Is there a lot of trigonometry in optometry school curriculum?!


Question: What undergrad subjects is the curriculum most like? What do you suggest taking to prepare?


Answers: What undergrad subjects is the curriculum most like? What do you suggest taking to prepare?

Well i studied in UK, not alot of trigonometry is involved, having good knowledge of Biology, Maths and Physics is a major plus, probable alot of it is based around Physics and Biology (Anatomy etc), Optometry includes alot of structure/function, its a very clinical subject and alot of the theory you learn you dont use in general day to day practice.

The problem, or one of the problems most of us have in school, is knowing that what we are studying is worth anything. And perhaps we could study stuff that would make it so later we'd be prepared for medical school or optometry school or law school. But in secondary schools, there's so much peer pressure that we don't really study for ourselves, we study just enough to get through.

An education is something that gives you a better, generalized view of the world overall. And there are courses that you'll find helpful later on in your chosen professional school. But there are other courses that may not be as 'fun' but would be of far greater benefit to you no matter what you end up doing. For instance the trig, or geometry, or biology or physiology or anatomy are tools. And the better you understand and can use those tools, the easier it will be to understand or grasp the topics in optometry school or medical school or residency.
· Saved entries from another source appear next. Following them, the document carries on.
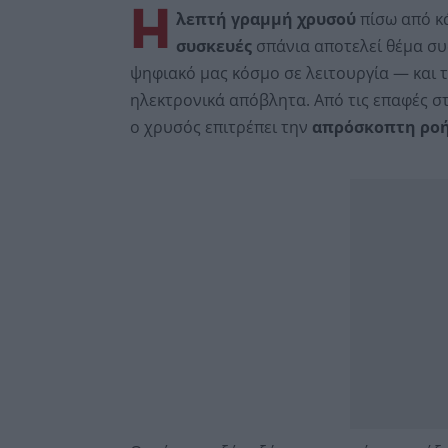
Η
λεπτή γραμμή χρυσού
πίσω από κά
συσκευές
σπάνια αποτελεί θέμα συ
ψηφιακό μας κόσμο σε λειτουργία — και 
ηλεκτρονικά απόβλητα. Από τις επαφές σ
ο χρυσός επιτρέπει την
απρόσκοπτη ροή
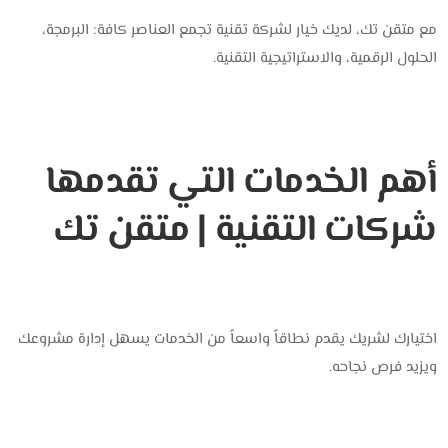
مع ‎متقن تك‎، لديك خيار لشركة تقنية تجمع العناصر كافة: البرمجة،
الحلول الرقمية، والاستراتيجية التقنية.
أهم الخدمات التي تقدمها
شركات التقنية | متقن تك
اختيارك لشريك يقدم نطاقاً واسعاً من الخدمات يسهل إدارة مشروعك
ويزيد فرص نجاحه.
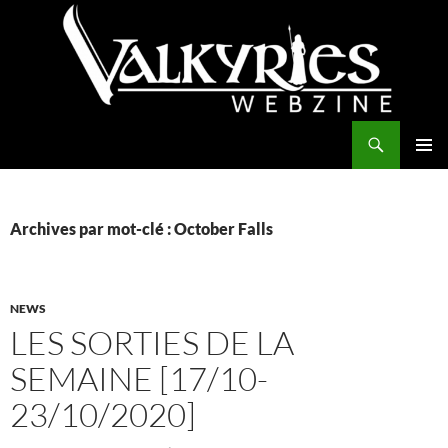
Aller
au
contenu
Recherche
Valkyries Webzine
MENU
PRINCI
Archives par mot-clé : October Falls
NEWS
LES SORTIES DE LA
SEMAINE [17/10-
23/10/2020]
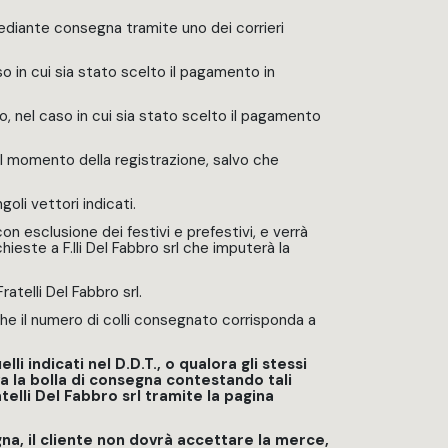
mediante consegna tramite uno dei corrieri
aso in cui sia stato scelto il pagamento in
to, nel caso in cui sia stato scelto il pagamento
 al momento della registrazione, salvo che
oli vettori indicati.
con esclusione dei festivi e prefestivi, e verrà
ieste a F.lli Del Fabbro srl che imputerà la
telli Del Fabbro srl.
che il numero di colli consegnato corrisponda a
li indicati nel D.D.T., o qualora gli stessi
va la bolla di consegna contestando tali
telli Del Fabbro srl tramite la pagina
na, il cliente non dovrà accettare la merce,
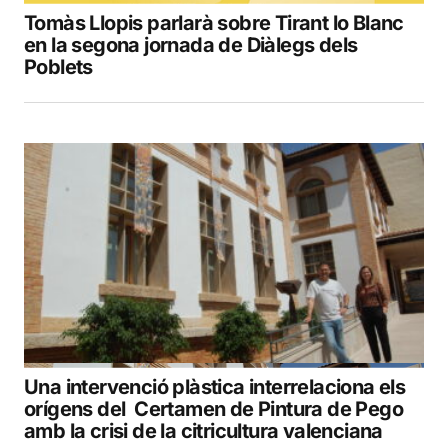
Tomàs Llopis parlarà sobre Tirant lo Blanc
en la segona jornada de Diàlegs dels
Poblets
Una intervenció plàstica interrelaciona els
orígens del Certamen de Pintura de Pego
amb la crisi de la citricultura valenciana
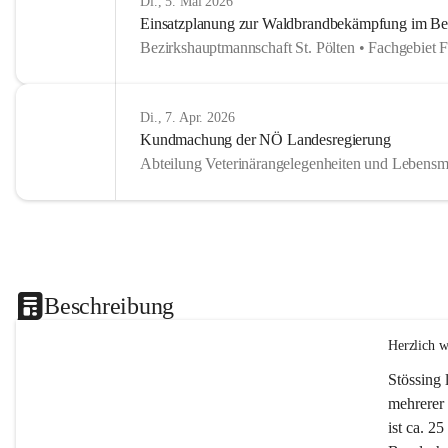
Di., 5. Mai 2026
Einsatzplanung zur Waldbrandbekämpfung im Bezi
Bezirkshauptmannschaft St. Pölten • Fachgebiet 
Di., 7. Apr. 2026
Kundmachung der NÖ Landesregierung
Abteilung Veterinärangelegenheiten und Lebensmi
Beschreibung
Herzlich 
Stössing 
mehrerer 
ist ca. 2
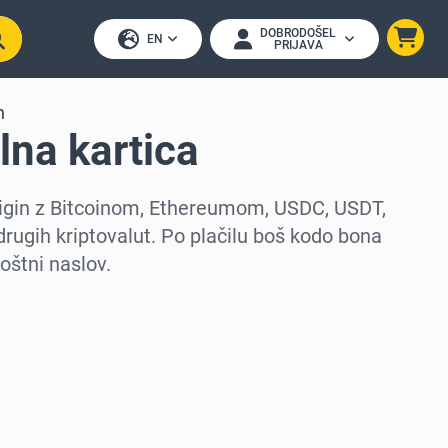
DOBRODOŠEL
EN
PRIJAVA
n
lna kartica
Origin z Bitcoinom, Ethereumom, USDC, USDT,
drugih kriptovalut. Po plačilu boš kodo bona
poštni naslov.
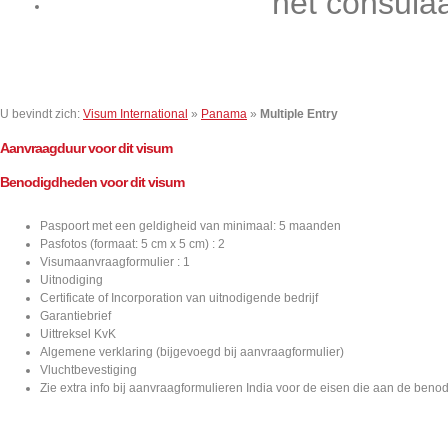
het consula
Contact
U bevindt zich:
Visum International
»
Panama
»
Multiple Entry
Aanvraagduur voor dit visum
Benodigdheden voor dit visum
Paspoort met een geldigheid van minimaal: 5 maanden
Pasfotos (formaat: 5 cm x 5 cm) : 2
Visumaanvraagformulier : 1
Uitnodiging
Certificate of Incorporation van uitnodigende bedrijf
Garantiebrief
Uittreksel KvK
Algemene verklaring (bijgevoegd bij aanvraagformulier)
Vluchtbevestiging
Zie extra info bij aanvraagformulieren India voor de eisen die aan de ben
English. You have to be able to communicate well in any of the professional degree programs. So learning English well, reading a LOT, knowing more of literature and life and philosophy, history, economics, business, accounting, sociology, geology, astronomy, a different language or two so you have a grasp on how other people in other parts of the world think, how they speak, how they live, how they see 'us', will make you a better physician, optometrist, attorney, etc.

The idea is to learn these things not just to pass the test at the end, but to make it part of your overall understanding of the world. Getting poor grades when spending all those hours in school because you HAVE to anyway, is sort of... well, wasteful. Not to me, to YOU.

I've found that most everything comes up sooner or later again. In optometry school you focus on lenses, refraction, some eye disease, some business, how to make glasses, how to grind lenses, how to run a clinic, what the basic anatomy and physiology of the eye is about, how to do an eye exam, how to refract, how to fit lenses, the complications of doing it wrong as well as right, what to look for when someone doesn't see well, how different diseases can affect one's ability to see or not see.

In medical school, one learns a completely different type of knowledge. After medical school one does an internship, which for most is one of the 'best' years of training ever, as one learns to put it together.. one 'becomes' a doctor somewhere in the middle of that year, usually towards the latter third. One day it clicks. One day there's no one to ask, and you make a decision that will make that person live or he won't. After that, things are different. After that you study differently, you learn differently, you remember differently.

With an eye residency, you begin again. The residency in ophthalmology is 3 years and after the first you wonder if 3 years is enough to learn it all. You know it isn't. If you stay in for another year, or are lucky or smart enough or right enough to get a fellowship, you train for another year or two in a subspecialty such as Cornea, or Glaucoma, or Retina, or Pediatric ophthalmology...And wonder then if that's enough time to learn all there is in THAT subspecialty.

It never stops. Even when done you are again at the beginning of a practice or a teaching position or academic position or...

Is there a lot of trigonometry? If you like to learn, trig is the least of the problems, and a slightly, just slightly challenging one. Learn it for you.